The major cloud vendors are responding to these opportunities with an urgency that’s unlike anything I’ve seen across my three decades of analyzing the tech business. That’s because they know that while their customers are willing and eager to move into the world of customer-centric digital business, willing hearts are not enough — they need breakthrough modern technologies like industry clouds that help them understand the wants and needs of not only their customers but also their customers’ customers. And that’s where the magic comes in.
Industry clouds provide new opportunities
Industry clouds open up new opportunities for businesses to move faster by bringing customers more deeply into the product-development process and using the insights those customers share to refine not only what a company makes but also how it makes it, where it makes it, and how the product is sold, serviced, and experienced.
This is the magic that enables industry clouds to help businesses not only accelerate but also unleash customer-centric innovation on an end-to-end basis across every facet of their operations. This is the magic that opens the door to deep and intimate customer relationships essential for compelling customer experiences.
And as these capabilities unfold, businesses move from the developmental phase of digital transformation to the enlightened and customer-centric realm of digital business, enabling digital-first relationships with every part of an organization. Four unique elements make this possible:
- Artificial intelligence (AI)-driven reimagination to allow companies to move as fast as the world around them;
- Intelligent digital-first engagement to give customers full control over where and how they engage;
- Industry insights and data to allow businesses to benchmark their performance; and
- Embedded values to help companies share and extend their success with their stakeholder communities.
A new way to conduct business
I believe industry clouds will forever change how business is conducted.

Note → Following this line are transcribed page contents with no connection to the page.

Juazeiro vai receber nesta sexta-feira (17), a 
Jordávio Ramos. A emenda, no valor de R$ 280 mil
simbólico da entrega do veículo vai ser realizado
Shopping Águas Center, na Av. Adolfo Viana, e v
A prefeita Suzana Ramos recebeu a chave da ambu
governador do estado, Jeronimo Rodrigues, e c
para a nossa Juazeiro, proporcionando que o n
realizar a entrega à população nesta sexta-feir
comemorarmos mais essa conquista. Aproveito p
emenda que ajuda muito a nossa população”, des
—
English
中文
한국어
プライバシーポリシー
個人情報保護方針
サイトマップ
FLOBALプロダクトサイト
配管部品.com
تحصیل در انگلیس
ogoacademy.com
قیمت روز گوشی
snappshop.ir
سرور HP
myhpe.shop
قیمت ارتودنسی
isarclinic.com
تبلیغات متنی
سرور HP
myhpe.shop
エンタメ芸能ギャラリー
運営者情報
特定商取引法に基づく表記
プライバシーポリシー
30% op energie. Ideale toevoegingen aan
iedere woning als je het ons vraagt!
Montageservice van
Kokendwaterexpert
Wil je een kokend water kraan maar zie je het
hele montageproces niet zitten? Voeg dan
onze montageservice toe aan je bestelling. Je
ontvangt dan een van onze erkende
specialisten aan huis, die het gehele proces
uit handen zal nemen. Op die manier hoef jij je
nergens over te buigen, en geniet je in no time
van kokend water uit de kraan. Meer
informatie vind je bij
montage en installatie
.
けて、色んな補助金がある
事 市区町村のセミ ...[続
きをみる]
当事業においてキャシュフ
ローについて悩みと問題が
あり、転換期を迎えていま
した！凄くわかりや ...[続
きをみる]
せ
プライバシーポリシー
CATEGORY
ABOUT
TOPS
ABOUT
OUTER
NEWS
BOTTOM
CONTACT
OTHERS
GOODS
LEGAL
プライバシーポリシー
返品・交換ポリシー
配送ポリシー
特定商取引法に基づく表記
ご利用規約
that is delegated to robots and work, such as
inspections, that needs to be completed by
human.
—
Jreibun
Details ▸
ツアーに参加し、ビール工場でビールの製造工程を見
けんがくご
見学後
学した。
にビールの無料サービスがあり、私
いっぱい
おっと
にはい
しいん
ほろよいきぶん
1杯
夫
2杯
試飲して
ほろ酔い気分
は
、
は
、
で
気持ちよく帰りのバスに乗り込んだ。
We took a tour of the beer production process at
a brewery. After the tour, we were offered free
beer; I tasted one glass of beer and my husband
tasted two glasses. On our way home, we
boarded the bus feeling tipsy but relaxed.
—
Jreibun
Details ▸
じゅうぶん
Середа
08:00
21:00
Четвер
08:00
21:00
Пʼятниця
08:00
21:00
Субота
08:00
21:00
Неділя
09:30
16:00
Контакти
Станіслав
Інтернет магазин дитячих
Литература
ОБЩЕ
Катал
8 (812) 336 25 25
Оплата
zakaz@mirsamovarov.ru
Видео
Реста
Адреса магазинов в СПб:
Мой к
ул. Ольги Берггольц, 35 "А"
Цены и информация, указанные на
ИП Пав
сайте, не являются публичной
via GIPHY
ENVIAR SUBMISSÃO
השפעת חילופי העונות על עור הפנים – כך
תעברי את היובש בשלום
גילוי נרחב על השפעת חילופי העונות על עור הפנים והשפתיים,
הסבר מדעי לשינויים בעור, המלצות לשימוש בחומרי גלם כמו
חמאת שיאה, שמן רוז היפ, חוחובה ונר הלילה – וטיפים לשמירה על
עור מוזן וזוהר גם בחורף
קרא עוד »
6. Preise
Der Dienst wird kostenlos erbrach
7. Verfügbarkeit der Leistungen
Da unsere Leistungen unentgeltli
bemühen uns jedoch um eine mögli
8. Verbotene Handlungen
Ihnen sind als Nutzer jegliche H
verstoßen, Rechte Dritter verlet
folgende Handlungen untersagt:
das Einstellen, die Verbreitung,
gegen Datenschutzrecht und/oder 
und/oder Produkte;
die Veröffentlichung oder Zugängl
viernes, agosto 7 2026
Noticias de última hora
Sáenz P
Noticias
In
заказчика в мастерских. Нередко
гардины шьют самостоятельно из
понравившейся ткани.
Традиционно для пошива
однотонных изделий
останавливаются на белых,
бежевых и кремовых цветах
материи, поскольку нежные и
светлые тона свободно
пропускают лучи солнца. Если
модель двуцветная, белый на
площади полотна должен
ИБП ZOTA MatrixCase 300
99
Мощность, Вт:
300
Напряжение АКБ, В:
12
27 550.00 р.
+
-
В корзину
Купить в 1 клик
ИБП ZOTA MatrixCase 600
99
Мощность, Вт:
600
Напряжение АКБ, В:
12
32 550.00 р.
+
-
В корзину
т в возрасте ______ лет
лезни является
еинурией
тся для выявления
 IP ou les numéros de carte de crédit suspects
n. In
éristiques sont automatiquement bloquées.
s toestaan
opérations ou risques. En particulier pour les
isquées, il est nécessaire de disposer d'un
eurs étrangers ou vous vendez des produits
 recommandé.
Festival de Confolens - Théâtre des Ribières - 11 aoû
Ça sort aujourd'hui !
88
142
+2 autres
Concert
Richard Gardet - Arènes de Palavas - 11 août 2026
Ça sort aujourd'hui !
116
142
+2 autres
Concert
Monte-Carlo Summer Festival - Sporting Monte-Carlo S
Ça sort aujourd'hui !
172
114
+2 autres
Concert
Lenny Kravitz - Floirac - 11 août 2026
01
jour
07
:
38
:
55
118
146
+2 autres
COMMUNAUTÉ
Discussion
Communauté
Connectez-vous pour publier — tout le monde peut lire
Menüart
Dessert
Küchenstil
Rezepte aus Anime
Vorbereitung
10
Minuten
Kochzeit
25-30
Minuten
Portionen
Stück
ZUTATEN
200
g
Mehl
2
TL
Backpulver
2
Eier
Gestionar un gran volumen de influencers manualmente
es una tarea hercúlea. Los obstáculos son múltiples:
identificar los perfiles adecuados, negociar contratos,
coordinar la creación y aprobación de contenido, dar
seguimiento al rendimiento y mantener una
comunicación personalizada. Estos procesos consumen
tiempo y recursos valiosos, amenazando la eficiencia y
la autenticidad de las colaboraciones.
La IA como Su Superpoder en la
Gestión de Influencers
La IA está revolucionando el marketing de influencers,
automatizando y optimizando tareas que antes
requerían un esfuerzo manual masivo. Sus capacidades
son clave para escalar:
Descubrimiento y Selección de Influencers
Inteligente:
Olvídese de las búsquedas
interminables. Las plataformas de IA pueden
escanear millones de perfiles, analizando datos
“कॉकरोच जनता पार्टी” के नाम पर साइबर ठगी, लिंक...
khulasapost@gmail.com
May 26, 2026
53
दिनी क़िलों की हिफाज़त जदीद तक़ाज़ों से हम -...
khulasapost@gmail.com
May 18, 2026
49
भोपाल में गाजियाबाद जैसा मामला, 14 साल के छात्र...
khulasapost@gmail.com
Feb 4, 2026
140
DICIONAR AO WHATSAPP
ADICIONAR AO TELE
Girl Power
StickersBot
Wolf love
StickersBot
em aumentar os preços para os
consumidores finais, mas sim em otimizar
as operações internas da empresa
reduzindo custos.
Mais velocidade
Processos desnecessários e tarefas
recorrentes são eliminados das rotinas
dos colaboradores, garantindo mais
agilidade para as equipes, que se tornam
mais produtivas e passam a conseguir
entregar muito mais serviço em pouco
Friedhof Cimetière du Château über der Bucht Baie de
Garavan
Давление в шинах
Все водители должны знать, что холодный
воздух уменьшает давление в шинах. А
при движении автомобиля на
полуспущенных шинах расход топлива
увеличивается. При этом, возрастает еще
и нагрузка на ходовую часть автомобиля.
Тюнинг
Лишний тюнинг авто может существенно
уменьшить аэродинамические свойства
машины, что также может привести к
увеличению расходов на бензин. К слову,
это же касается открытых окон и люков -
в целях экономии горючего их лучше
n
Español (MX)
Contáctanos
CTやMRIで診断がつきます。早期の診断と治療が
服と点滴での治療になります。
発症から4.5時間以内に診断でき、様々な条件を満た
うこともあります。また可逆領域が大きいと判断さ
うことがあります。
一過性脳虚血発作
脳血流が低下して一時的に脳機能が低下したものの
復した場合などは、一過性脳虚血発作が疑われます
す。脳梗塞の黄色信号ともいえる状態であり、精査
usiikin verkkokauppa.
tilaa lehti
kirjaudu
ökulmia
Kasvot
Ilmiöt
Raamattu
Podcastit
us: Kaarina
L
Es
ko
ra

Companies will gain the ability to move faster than ever before with levels of customer- and market-driven intelligence far beyond what they’ve had in the past. At the same time, customers will have unprecedented opportunities to forge the types of relationships they want with the brands that win their trust, and that can deliver experiences that delight rather than disappoint. That combination, made possible by industry clouds, will rapidly become the defining standard of a truly customer-centric company.